How early supper may lower your cancer risk

In a recent study, researchers find that having an early supper or finishing dinner at least two hours before going to bed are linked to a lower risk of breast and prostate cancer.

Specifically, people who take their evening meal before 9 pm or wait at least two hours before going to sleep have 20% lower risk of those types of cancer compared to people who don’t do that.

The study was conducted by the Barcelona Institute for Global Health (ISGlobal). It is the first to analyze the link between cancer risk and the timing of meals and sleep.

Previous studies of the link between food and cancer have focused on dietary patterns.

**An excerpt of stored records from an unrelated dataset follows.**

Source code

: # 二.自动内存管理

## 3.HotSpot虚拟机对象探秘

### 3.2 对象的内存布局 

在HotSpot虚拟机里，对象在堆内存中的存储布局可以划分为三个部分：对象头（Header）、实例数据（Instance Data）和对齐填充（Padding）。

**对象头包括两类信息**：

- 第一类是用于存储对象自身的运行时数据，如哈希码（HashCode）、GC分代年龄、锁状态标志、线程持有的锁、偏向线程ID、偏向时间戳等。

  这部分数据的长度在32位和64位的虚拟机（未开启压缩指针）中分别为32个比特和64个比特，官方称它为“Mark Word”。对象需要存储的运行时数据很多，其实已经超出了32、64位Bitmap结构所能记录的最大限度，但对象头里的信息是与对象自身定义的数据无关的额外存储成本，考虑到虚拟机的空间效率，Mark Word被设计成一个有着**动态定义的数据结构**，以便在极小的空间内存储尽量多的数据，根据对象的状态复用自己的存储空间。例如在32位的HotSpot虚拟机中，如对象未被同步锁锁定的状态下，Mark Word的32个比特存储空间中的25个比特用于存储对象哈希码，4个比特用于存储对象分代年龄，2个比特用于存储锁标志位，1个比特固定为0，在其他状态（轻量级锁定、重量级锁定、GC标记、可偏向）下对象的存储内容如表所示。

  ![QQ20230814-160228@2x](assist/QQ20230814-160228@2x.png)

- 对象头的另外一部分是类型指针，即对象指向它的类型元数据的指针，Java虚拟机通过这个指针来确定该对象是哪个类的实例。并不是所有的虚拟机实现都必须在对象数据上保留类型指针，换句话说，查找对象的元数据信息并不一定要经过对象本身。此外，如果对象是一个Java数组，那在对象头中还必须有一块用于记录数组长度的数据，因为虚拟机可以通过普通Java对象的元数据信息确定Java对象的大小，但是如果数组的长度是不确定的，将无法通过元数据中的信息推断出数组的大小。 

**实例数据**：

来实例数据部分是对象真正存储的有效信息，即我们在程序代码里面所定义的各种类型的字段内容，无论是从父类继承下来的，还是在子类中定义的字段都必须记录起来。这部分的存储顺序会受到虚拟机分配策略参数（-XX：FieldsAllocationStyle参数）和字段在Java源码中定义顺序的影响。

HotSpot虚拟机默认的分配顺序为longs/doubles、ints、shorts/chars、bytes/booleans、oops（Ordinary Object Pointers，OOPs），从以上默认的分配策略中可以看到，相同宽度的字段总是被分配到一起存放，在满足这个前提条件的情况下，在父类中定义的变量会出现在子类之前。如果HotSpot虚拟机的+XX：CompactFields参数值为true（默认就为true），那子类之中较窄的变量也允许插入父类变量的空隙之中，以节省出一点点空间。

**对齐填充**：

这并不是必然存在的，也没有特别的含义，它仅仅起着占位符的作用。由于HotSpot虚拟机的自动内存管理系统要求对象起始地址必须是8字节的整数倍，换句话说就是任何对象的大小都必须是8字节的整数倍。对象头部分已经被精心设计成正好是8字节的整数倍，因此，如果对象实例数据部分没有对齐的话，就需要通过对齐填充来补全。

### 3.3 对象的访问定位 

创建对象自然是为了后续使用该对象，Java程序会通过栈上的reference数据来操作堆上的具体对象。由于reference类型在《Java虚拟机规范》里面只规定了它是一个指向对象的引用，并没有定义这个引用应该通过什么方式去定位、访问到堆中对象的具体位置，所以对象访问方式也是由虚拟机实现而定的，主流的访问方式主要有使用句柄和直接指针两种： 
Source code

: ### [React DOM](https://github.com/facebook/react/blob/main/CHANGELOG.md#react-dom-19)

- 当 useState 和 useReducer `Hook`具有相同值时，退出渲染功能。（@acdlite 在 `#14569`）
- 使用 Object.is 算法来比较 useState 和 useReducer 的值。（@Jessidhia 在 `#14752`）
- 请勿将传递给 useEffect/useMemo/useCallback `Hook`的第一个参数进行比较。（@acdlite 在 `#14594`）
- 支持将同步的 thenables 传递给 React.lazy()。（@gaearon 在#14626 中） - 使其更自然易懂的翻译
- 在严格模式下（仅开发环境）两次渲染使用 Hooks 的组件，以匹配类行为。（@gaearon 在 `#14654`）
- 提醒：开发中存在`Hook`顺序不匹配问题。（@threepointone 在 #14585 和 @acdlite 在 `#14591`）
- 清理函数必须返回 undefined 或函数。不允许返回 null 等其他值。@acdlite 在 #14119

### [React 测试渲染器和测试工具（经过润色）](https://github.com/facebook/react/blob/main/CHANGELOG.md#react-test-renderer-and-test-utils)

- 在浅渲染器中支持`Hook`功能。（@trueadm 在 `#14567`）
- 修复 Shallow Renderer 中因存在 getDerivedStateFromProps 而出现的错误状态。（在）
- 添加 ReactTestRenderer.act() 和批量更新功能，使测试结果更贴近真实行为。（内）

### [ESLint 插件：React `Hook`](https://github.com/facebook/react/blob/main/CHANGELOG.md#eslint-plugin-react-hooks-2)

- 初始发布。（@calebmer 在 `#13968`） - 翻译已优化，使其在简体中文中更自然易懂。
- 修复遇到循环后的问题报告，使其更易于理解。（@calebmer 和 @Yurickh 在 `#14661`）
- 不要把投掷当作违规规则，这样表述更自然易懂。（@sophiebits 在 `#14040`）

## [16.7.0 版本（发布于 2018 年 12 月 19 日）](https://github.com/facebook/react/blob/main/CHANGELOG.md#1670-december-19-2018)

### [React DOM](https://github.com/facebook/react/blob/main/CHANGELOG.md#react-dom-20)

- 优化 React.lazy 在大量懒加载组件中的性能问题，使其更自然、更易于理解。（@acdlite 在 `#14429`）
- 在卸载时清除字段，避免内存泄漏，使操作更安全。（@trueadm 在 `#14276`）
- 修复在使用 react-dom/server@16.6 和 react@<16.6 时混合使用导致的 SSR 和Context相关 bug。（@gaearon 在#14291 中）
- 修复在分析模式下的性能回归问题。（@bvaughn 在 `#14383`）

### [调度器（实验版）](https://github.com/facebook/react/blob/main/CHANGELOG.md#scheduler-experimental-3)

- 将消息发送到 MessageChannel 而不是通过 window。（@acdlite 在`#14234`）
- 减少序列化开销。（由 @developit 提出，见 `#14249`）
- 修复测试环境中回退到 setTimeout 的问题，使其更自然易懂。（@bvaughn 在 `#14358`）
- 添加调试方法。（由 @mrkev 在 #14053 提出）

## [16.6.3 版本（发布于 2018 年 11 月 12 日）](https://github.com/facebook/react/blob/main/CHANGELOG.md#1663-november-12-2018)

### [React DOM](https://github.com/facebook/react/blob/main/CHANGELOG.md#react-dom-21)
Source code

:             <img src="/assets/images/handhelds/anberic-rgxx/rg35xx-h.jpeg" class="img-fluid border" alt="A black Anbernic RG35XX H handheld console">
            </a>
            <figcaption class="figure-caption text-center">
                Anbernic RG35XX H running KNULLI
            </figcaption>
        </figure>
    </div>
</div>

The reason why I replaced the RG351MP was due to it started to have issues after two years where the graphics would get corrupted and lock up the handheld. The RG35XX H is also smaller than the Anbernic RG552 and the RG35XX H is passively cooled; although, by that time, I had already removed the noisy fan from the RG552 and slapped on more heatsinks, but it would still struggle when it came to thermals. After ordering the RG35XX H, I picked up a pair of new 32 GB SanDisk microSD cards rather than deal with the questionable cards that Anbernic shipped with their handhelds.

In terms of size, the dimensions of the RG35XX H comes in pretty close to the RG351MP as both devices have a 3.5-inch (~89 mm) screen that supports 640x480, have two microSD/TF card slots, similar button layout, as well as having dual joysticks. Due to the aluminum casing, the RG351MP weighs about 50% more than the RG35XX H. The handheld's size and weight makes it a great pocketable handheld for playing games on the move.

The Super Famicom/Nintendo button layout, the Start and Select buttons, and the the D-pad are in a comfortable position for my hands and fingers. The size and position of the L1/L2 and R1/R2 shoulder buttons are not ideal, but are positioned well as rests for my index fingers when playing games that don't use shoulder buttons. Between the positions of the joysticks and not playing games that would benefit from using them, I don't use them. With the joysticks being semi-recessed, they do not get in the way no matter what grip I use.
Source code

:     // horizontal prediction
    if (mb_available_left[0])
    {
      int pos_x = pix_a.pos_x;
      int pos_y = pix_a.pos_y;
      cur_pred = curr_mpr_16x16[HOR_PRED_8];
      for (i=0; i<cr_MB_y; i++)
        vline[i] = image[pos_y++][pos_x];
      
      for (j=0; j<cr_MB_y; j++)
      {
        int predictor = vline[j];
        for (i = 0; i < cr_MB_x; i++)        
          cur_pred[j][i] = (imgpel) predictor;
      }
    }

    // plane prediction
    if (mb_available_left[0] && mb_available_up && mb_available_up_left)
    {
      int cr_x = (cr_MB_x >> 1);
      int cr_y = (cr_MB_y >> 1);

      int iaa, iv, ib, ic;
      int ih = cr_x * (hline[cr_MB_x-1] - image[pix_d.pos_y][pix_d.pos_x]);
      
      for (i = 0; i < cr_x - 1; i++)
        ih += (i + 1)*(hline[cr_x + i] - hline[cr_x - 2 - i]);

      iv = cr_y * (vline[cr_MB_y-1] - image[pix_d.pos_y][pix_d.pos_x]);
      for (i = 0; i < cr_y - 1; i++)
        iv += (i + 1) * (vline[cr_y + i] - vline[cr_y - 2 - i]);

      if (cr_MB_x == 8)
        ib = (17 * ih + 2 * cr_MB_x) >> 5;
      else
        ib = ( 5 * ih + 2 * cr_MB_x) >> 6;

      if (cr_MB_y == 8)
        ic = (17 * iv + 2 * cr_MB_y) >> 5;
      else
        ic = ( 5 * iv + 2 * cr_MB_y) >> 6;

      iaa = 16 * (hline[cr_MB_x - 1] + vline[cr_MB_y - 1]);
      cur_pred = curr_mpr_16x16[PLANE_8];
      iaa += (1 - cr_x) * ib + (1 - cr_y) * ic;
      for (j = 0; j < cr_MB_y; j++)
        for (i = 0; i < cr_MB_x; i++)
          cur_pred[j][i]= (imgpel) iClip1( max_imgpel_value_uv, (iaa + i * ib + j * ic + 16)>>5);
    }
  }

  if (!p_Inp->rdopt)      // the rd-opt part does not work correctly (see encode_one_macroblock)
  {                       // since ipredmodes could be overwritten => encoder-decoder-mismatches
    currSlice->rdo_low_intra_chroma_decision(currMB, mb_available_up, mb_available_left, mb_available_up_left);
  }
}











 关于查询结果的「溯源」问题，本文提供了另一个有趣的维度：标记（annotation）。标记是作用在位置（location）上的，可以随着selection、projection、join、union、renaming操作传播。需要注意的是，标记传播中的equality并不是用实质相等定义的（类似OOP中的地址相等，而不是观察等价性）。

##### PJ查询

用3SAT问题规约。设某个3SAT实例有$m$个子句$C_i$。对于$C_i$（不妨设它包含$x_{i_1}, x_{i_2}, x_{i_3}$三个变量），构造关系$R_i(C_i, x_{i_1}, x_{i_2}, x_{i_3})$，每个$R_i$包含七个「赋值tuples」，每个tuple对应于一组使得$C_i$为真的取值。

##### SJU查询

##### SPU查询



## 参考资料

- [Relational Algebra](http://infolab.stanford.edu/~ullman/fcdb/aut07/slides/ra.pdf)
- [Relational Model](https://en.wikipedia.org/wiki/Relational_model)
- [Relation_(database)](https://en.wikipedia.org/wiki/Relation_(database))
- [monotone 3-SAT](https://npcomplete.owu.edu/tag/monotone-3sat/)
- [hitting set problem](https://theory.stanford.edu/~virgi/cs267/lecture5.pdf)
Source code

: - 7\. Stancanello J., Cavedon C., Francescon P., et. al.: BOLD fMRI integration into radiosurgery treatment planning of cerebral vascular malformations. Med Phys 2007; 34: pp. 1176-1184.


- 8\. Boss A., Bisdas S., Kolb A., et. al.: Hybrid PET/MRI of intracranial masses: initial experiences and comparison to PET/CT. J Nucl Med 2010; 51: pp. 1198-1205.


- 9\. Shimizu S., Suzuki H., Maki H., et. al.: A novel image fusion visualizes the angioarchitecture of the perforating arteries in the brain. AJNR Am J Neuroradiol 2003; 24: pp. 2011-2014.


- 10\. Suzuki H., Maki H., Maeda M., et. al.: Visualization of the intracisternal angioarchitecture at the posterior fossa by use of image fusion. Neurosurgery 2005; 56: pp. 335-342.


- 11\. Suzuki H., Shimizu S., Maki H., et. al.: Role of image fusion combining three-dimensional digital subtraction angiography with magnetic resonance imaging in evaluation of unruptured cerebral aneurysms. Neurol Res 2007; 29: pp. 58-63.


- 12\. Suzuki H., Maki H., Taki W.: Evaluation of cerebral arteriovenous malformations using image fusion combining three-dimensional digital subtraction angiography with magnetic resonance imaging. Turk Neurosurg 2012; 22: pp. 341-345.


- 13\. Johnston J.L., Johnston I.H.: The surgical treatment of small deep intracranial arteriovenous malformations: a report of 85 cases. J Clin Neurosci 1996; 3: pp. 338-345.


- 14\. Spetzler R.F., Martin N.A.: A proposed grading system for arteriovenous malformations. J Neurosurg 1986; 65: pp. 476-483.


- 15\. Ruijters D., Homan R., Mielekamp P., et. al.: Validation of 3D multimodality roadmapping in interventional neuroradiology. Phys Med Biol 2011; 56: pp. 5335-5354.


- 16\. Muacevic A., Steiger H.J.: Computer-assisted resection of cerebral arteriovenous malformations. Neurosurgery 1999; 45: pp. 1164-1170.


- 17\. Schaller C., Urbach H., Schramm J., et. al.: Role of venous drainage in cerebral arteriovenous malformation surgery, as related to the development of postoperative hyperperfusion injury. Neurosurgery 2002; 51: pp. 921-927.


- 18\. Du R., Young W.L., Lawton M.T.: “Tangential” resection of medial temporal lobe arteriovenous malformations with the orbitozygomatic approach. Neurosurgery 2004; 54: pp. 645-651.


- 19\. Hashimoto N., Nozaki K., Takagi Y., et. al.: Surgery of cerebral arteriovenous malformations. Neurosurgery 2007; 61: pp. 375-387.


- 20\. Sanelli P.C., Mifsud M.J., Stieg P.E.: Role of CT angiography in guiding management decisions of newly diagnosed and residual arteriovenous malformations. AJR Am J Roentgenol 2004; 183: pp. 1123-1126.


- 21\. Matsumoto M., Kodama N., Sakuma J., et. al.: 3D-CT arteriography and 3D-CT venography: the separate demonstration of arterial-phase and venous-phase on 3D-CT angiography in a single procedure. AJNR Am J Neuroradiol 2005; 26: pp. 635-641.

For example, the effects of eating red meat, fruit and vegetables and the associations between food intake and obesity.

However, little attention has been paid to the everyday act of eating: the timing of food intake and the activities people do before and after meals.

Recent studies have shown the importance of meal timing and the harms of eating late at night.

The new study aimed to assess whether meal timing could be associated with risk of breast and prostate cancer, two of the most common cancers worldwide.

Breast and prostate cancers are also among those most strongly linked to night-shift work, circadian disruption and alteration of biological rhythms.

In the study, the researchers analyzed data from 621 cases of prostate cancer and 1,205 cases of breast cancer, as well as 872 men and 1,321 women from primary health centers.

The participants, who represented various parts of Spain, were interviewed about their meal timing, sleep habits and chronotype and completed a questionnaire on their eating habits and adherence to cancer prevention recommendations.

SGlobal researcher Manolis Kogevinas, lead author of the study, suggests that the findings highlight the importance of assessing circadian rhythms in studies on diet and cancer.

If the findings are confirmed, they will have implications for cancer prevention recommendations, which currently do not take meal timing into account.

The impact could be especially important in cultures such as those of southern Europe, where people have supper late.

The study is published in the International Journal of Cancer.